The Congressional Budget Office released the newest version of its “Budget and Economic Outlook” on Thursday, and the fiscal outlook over the next decade is grim.

Spending, taxes, deficits, and the debt are all projected to increase to record levels.

Even assuming no new spending is adopted, the government is projected to spend $61 trillion, collect $49 trillion in revenues, and accumulate an additional $12 trillion in additional deficits over the next 10 years.

The sums involved are so enormous that they boggle the mind. To put the budget in terms more relatable, that amounts to more than $476,000 in spending and $381,000 in taxes per American household.

The median household income is about $63,000 per year. This year alone, the government is projected to collect the equivalent of the total income of 55 million median-income American families and spend the equivalent of 91 million median-income families.

The gross national debt will rise to nearly $40 trillion in fiscal year 2031 from “just” $28 trillion today.

The CBO report makes clear that spending is the cause of increased debt levels. Tax revenues are projected to be slightly above their historical average.

Despite the elevated tax burden, deficits and debt are projected to skyrocket. How could this be? Because spending levels are currently above the historical norm and are projected to go much higher still.

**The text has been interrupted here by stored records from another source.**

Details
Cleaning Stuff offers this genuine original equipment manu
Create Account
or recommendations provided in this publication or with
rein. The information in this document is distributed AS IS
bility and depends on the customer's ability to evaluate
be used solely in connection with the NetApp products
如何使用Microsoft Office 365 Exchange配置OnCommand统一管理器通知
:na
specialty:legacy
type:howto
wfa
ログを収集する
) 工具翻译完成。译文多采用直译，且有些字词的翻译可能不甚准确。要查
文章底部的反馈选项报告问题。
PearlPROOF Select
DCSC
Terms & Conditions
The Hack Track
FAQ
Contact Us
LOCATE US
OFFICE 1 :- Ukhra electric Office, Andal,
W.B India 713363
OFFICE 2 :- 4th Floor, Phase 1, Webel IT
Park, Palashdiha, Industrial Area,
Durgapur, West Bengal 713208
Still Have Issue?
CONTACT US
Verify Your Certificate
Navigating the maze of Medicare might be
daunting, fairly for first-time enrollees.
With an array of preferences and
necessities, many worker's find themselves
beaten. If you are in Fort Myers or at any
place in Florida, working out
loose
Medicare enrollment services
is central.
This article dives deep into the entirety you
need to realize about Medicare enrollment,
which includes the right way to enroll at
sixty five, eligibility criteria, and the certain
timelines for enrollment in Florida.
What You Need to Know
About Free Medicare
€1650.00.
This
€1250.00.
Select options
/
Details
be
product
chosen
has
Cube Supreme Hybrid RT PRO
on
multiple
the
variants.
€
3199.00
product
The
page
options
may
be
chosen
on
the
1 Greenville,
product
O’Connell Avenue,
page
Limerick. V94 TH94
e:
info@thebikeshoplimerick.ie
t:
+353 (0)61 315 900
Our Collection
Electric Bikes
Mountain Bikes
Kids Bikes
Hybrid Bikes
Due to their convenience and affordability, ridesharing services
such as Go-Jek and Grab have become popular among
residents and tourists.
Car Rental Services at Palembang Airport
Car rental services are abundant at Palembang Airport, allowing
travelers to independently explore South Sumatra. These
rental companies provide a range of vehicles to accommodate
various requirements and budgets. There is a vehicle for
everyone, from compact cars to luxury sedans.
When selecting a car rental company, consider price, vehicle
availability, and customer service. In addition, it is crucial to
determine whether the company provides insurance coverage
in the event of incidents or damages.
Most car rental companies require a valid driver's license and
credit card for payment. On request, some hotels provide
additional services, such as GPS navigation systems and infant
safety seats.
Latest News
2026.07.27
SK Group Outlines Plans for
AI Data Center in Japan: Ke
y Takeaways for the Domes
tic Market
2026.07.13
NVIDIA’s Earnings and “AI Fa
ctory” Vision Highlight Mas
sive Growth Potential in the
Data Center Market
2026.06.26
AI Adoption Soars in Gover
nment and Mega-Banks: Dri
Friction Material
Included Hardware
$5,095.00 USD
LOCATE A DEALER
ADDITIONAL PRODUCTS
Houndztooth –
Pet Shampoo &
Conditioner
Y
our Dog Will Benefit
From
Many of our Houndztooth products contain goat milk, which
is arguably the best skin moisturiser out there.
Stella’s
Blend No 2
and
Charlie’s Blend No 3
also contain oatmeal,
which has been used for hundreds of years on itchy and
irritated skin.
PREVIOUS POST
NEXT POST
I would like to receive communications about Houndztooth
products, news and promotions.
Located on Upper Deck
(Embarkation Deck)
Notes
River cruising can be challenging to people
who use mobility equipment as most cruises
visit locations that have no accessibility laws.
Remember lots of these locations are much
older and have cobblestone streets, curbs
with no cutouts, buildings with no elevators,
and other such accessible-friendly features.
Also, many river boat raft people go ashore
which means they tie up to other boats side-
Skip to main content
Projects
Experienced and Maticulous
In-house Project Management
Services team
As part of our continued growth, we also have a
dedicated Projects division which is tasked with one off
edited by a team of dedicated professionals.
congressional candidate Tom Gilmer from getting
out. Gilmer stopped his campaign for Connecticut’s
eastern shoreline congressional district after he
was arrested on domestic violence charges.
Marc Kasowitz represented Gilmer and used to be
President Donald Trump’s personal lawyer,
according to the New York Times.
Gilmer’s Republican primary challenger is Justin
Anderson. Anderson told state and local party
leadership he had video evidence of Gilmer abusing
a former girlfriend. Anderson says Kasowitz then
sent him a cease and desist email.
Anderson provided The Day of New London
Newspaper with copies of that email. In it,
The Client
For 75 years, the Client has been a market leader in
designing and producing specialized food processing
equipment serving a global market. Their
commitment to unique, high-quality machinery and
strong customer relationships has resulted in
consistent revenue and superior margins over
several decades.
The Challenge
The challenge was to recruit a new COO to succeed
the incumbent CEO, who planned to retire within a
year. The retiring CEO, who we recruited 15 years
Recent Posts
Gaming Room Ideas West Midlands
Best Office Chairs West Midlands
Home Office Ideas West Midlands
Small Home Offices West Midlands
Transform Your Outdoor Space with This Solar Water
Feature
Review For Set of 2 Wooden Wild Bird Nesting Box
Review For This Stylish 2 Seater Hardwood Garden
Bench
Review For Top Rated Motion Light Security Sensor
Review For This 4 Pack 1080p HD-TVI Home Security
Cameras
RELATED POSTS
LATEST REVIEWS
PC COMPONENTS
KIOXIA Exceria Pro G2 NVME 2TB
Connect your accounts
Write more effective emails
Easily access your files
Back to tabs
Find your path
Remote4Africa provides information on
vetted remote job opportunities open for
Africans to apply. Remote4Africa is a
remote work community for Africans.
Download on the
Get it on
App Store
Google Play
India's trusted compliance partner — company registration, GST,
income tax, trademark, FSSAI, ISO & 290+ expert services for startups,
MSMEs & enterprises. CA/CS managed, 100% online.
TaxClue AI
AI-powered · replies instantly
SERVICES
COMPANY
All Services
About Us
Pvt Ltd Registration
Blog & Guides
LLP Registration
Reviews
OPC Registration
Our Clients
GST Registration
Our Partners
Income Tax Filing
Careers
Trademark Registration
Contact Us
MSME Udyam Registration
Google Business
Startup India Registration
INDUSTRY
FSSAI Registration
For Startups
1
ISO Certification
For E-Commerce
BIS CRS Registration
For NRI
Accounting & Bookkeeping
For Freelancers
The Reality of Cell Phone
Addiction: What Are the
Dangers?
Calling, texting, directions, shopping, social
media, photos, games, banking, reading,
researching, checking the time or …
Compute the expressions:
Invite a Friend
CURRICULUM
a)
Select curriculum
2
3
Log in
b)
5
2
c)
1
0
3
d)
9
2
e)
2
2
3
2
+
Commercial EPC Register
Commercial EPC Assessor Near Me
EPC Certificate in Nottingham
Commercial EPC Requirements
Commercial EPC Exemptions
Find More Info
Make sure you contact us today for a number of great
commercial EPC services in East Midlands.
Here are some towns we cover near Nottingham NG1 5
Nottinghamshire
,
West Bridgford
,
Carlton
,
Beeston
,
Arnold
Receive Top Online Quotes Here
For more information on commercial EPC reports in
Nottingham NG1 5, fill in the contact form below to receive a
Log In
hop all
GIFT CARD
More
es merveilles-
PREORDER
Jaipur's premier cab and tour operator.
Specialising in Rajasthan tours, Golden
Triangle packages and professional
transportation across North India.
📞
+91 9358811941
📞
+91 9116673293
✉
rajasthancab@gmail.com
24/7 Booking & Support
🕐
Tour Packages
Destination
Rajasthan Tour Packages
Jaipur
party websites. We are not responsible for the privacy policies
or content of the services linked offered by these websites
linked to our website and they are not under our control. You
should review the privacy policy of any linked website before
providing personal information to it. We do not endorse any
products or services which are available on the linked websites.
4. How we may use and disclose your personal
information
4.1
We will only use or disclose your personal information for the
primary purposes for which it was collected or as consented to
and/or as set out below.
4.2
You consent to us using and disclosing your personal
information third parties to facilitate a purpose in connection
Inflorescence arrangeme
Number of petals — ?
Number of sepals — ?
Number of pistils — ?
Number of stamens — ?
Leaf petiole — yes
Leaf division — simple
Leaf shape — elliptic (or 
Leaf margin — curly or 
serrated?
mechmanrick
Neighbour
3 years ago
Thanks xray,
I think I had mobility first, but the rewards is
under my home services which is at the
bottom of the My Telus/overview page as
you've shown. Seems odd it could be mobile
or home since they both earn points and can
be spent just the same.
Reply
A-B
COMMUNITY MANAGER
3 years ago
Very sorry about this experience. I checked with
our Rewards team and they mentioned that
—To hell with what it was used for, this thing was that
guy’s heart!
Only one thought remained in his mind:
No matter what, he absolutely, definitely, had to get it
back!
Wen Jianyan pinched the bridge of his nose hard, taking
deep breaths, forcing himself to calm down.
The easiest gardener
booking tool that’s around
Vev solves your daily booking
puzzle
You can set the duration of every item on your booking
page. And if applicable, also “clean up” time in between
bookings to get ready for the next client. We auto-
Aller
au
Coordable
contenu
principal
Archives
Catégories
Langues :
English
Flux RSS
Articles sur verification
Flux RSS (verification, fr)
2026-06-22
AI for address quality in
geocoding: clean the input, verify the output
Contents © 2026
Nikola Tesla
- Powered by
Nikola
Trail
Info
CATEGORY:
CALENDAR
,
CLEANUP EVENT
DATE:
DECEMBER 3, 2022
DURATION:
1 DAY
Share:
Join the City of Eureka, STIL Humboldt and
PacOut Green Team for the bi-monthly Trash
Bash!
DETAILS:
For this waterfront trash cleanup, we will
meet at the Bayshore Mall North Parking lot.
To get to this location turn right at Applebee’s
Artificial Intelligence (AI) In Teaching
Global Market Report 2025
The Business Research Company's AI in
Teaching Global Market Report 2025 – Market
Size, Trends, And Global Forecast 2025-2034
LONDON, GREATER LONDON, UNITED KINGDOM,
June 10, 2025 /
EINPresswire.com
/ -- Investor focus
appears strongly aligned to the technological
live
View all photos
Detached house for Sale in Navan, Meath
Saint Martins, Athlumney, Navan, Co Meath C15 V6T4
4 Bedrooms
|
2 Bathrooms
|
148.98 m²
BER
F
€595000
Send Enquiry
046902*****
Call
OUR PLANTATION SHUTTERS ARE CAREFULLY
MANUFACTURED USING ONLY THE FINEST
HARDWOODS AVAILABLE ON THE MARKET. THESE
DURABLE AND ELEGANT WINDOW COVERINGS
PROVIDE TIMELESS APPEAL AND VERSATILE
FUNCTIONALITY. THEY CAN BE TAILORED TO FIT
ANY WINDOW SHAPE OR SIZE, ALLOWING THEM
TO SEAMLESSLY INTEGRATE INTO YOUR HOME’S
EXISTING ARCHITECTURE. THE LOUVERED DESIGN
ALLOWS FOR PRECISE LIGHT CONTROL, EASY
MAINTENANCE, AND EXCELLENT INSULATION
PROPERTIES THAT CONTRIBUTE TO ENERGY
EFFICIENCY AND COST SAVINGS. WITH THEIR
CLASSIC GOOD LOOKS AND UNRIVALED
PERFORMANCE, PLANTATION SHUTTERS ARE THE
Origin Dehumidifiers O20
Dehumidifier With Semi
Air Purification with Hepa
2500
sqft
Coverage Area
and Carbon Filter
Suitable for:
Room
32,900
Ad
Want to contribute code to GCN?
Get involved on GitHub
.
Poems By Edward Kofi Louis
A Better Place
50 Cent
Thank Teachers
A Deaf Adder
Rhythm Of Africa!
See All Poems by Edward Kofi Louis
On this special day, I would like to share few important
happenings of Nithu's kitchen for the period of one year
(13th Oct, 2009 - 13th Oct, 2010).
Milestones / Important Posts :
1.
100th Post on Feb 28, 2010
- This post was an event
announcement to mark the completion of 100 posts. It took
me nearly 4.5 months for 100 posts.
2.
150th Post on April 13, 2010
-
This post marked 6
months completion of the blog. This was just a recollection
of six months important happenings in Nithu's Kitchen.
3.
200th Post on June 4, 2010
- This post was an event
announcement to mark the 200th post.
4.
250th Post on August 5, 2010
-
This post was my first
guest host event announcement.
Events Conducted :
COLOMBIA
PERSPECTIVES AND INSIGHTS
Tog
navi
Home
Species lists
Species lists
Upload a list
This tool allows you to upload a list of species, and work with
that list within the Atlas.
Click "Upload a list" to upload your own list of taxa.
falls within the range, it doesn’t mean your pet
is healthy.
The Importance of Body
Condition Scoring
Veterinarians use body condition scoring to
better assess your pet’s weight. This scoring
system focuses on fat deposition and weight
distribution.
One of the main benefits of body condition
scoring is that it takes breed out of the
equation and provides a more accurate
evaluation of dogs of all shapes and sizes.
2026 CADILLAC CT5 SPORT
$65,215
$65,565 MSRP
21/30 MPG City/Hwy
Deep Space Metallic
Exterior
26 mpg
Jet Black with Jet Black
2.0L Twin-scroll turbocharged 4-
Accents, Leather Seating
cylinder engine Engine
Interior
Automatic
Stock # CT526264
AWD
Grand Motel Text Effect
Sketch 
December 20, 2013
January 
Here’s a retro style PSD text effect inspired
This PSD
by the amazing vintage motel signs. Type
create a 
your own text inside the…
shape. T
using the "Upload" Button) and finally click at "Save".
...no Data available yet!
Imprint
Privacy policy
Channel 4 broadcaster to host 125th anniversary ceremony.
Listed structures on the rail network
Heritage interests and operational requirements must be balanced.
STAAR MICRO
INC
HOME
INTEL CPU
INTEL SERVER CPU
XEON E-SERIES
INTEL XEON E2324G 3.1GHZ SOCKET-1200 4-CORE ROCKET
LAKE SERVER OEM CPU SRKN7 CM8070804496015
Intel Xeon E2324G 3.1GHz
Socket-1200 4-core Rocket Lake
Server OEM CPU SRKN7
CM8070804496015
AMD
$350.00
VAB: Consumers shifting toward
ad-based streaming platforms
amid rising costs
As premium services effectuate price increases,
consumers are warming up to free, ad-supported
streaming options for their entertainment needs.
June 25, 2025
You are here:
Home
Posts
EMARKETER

Over the past 50 years, spending has averaged 20.4% of gross domestic product. Under the CBO’s new baseline, spending is projected to grow to 23.2% of GDP by fiscal year 2031. If we would spend “only” at the normal level over the next decade, in 2031, annual spending would be nearly $1 trillion lower than what is projected.

The data released by the CBO indicate that the trust funds for several major programs are in trouble. Medicare’s Hospital Insurance Trust Fund will be depleted in 2026. Social Security and Social Security Disability Insurance spend down their trust funds at accelerated rates, putting those programs at risk.

Perhaps the one bit of good news is that the projected economic outlook has improved, compared with what was expected at the depths of the pandemic-induced recession, calling into question the wisdom of a $2 trillion untargeted “stimulus” proposal.

The unemployment rate is expected to fall to 5.3% by December, close to what is considered the normal rate of joblessness. After the economy shrank by 2.5% last year, real GDP growth is projected to be 3.7% this year.

But that does not mean we can take an improved economy as a given. Irresponsible government policies, such as oppressive regulations, burdensome taxes, and reckless spending could pose a threat to American prosperity.

The COVID-19 pandemic and the government’s response have no doubt placed a strain on the federal budget. Congress has provided more than $4 trillion in aid over the past year related to COVID-19, but it’s important to keep in mind that the federal budget was already out of control and unsustainable prior to the pandemic, with annual deficits breaching the $1 trillion mark with no end in sight.

The level of spending projected by the CBO is simply unsustainable. Over the long run, the growth of spending cannot outpace the growth of the economy.

What’s worse is the negative consequences a federal government that is too large and too burdensome has on individuals, families, and communities.

When the federal government grows beyond its constitutional bounds, and spends and taxes too much, it stifles prosperity, infringes on liberty, and makes it more difficult to live the American dream. That status quo is unacceptable.

Congress should begin taking steps to implement a responsible budget. Policymakers should carefully review the budget and wind down programs that do not carry out the proper constitutional powers of the federal government and are otherwise unnecessary.

The major entitlement programs, including Social Security and Medicare, require reform to be placed on a sound footing and to allow them to operate more effectively for those who benefit from them—and the taxpayers.

This most recent report from the CBO should be a wake-up call for policymakers to start confronting overspending.